- _Prompt_
Please report every line in the entries that contains the string "knee".
*** Task data Section Begins ***
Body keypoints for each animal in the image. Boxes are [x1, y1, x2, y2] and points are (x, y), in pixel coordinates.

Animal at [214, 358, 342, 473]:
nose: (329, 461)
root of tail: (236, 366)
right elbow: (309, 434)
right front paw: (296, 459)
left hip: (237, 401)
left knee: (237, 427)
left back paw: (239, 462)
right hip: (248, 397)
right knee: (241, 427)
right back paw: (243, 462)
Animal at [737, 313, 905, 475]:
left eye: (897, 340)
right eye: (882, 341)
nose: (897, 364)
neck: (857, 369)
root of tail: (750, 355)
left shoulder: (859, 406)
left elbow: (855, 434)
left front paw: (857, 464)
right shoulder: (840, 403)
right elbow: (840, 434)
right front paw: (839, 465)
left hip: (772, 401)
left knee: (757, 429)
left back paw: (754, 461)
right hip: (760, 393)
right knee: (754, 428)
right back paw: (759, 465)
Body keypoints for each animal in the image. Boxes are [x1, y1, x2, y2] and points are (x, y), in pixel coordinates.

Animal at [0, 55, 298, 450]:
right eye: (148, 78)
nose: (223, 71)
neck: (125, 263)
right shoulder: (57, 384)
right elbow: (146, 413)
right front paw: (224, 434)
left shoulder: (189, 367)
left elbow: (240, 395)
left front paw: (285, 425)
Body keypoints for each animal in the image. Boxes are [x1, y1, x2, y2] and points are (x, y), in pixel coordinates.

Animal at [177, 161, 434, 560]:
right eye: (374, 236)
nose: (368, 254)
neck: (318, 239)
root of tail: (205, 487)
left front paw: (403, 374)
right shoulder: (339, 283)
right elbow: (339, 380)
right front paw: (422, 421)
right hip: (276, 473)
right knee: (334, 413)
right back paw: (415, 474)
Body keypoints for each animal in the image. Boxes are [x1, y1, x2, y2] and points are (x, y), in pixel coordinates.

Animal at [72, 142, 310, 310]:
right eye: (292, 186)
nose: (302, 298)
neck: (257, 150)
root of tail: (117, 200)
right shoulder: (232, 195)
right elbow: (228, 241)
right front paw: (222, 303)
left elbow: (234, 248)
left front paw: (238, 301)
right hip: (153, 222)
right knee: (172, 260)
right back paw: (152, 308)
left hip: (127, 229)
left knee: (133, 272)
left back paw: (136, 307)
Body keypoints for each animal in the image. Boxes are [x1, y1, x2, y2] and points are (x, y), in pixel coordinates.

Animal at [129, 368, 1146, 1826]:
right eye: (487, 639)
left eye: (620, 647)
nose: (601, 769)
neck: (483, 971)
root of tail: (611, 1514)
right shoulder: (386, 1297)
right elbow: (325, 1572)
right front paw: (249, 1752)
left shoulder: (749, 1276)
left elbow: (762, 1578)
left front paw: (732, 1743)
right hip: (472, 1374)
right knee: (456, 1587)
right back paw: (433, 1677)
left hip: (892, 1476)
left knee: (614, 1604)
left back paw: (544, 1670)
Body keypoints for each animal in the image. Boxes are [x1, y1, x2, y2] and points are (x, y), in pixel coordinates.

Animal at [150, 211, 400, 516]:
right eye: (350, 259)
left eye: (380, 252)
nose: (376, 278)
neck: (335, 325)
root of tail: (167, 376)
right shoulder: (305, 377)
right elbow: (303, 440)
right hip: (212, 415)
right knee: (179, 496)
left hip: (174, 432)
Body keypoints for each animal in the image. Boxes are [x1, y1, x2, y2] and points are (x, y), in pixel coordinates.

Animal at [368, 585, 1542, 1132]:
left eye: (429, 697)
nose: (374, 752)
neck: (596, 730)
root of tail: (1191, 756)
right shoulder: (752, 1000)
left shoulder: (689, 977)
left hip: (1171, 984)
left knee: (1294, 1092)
*** Task data Section Ends ***
- _Answer box_
left knee: (237, 427)
right knee: (241, 427)
left knee: (757, 429)
right knee: (754, 428)
right knee: (334, 413)
right knee: (172, 260)
left knee: (133, 272)
right knee: (456, 1587)
left knee: (614, 1604)
right knee: (179, 496)
left knee: (1294, 1092)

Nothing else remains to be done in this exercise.